Try it
Would you give the listing back word for word once its pictures are removed?
[[ Material shown, beginning ]]
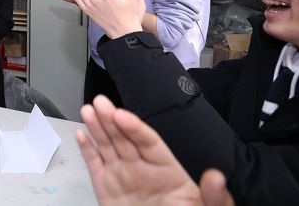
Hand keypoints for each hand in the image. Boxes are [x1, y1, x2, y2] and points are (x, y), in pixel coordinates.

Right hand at [76, 95, 233, 205]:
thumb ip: (214, 196)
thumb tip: (216, 177)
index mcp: (167, 170)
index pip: (149, 142)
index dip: (134, 127)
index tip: (121, 116)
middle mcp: (142, 169)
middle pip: (124, 138)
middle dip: (111, 118)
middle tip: (101, 103)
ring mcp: (123, 176)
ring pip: (107, 146)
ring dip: (96, 127)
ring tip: (88, 110)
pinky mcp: (106, 188)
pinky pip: (94, 164)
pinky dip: (86, 150)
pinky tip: (81, 135)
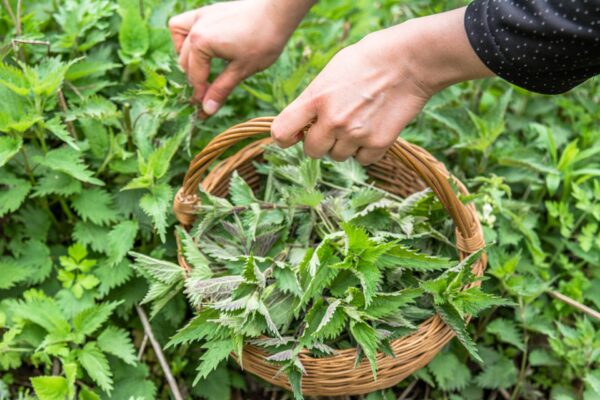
[[ Material shown, end ]]
Response for this exercise
Hand keypoints for each hand in the image. Boxes are [x1, y1, x2, y2] and points are (x, y), in pixel coordinates.

Right hand at [76, 95, 233, 205]:
thumb ip: (214, 196)
thumb tip: (216, 177)
index mcp: (167, 170)
index pip: (149, 142)
index dip: (134, 127)
index tip: (121, 116)
middle mcp: (142, 169)
middle pip: (124, 138)
middle dip: (111, 118)
middle tip: (101, 103)
ring mcp: (123, 176)
ring pip: (107, 146)
ring dip: (96, 127)
ring tip: (88, 110)
pinky mcp: (106, 188)
pinky pip: (94, 164)
pinky dip: (86, 150)
pinky tip: (81, 135)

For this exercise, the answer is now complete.